Farm Machinery Bank
Agriculture is an engine of growth and poverty reduction, and the primary source of livelihood for over 70% of the country’s population. Agriculture then, is a primary occupation for the village folk, providing not only food for the family, but additional income opportunities as well.
Agriculture-related work is primarily performed by women in these areas, as is the case almost throughout the Uttarakhand region. Women make significant contributions to agriculture, frequently managing complex households and pursuing multiple livelihood strategies, including cultivation, animal rearing, maintaining their households, working for wages in agricultural or other rural enterprises, collecting fuel and water, caring for family members, and so on.
The Farm Machinery Bank (FMB) was envisaged as a Pilot Project intervention to optimize resources, improve productivity, and minimize women’s drudgery in agriculture and related activities. The FMB intervention involved the maximum Govt. support as compared with other Pilot Projects.
During the initial period of community engagement, villagers did not show much interest in the FMB. 12 farmers were then mobilized and encouraged to take part in this intervention; as a result, the Jai Bhumiyal Farmer Self Help Group with 12 farmers from Village Guniyala was formed and registered with the Agriculture Department, and a bank account opened in Oct. 2021.

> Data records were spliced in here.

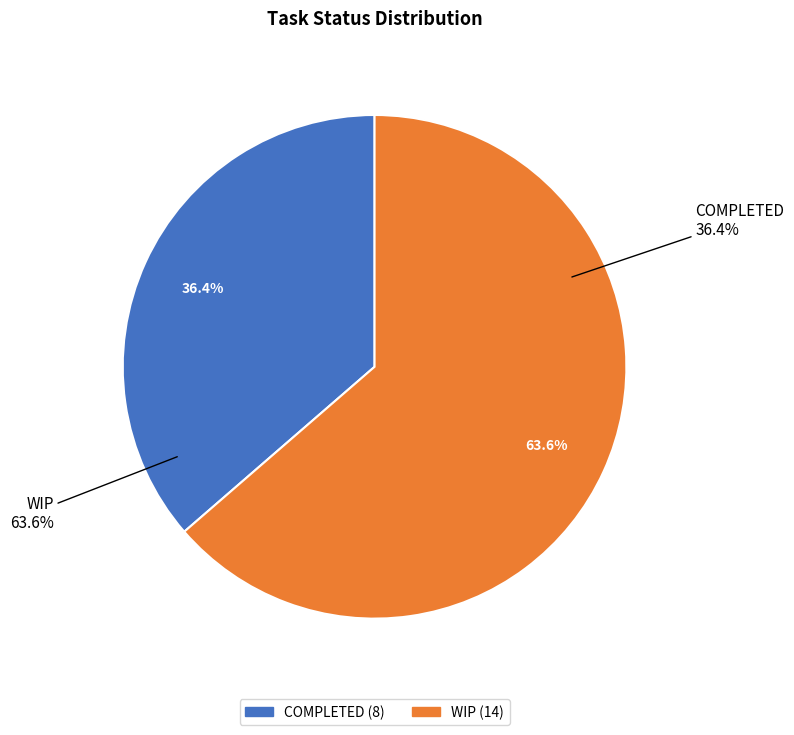

Count the number of slices in the pie.

2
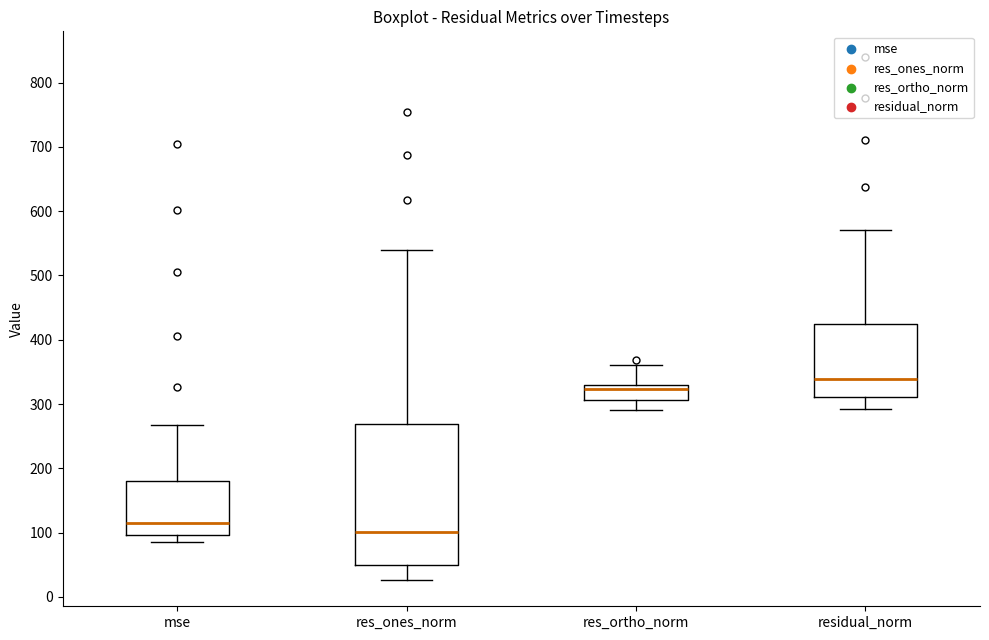

Reading left to right, read every box against the y-axis: the position of its median line, the range the box covers, and the ends of its whiskers. The values are not printed on the chart, so give them approximately, as read against the axis.

mse: median 110, box 100 to 180, whiskers 90 to 270
res_ones_norm: median 100, box 50 to 270, whiskers 30 to 540
res_ortho_norm: median 320, box 310 to 330, whiskers 290 to 360
residual_norm: median 340, box 310 to 430, whiskers 290 to 570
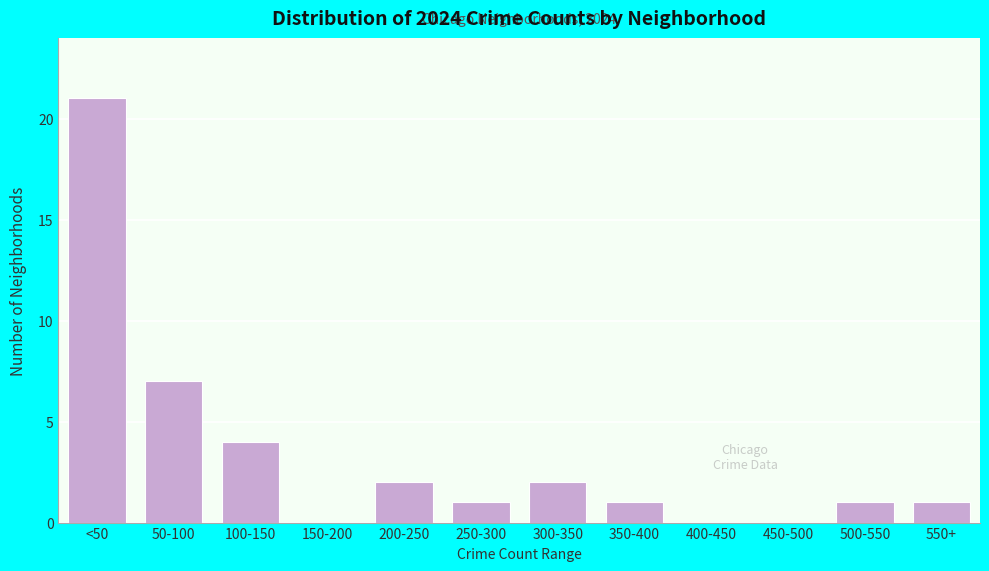

Reading left to right, transcribe all the data shown in this chart.

<50=21	50-100=7	100-150=4	150-200=0	200-250=2	250-300=1	300-350=2	350-400=1	400-450=0	450-500=0	500-550=1	550+=1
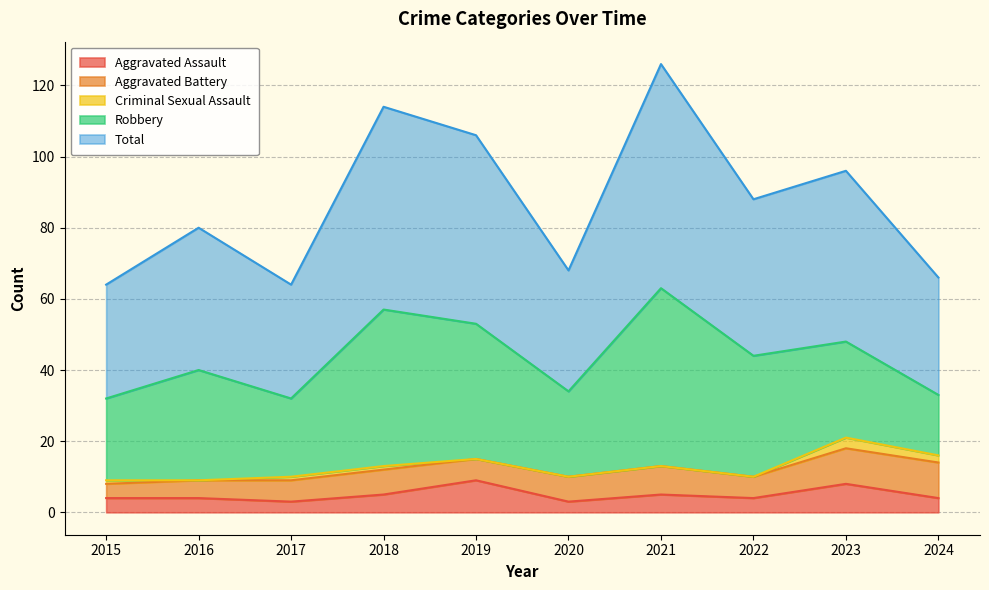

Where is the first local maximum for Total?

2016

Based on inputs of other FMB beneficiaries, equipment suppliers and the State Agriculture Dept., the group selected a range of equipment including 8 Power Tillers, 10 Mix Chakkis/Grinding Wheels (Flour and Spice), and a Paddy Chakki, totally costing about Rs. 10 Lakhs, of which Rs. 1 lakh each came from the farmers group and from THDC/Mrida under Project Nayi Kiran, with 80% or Rs. 8 lakhs being the Govt. support. Since commencement, the FMB Pilot Project has already positively impacted the community in Guniyala, and also generated positive interest in surrounding villages.
Estimates suggest that the group of 12 farmers or VLEs (Village Level Entrepreneurs) comprising the Self-Help-Group would save money through this intervention in the form of manpower, cost of cattle and cattle upkeep, rental cost of equipment; and so on – upto Rs. 1.30 lakhs per annum, apart from improved productivity and output, and reduction in drudgery for the women of the village.
Scope exists to extend the FMB intervention to other areas over time, particularly in locations such as Jaisal, Urgam and Saloor, which are either remotely located, or otherwise relatively more challenging to access.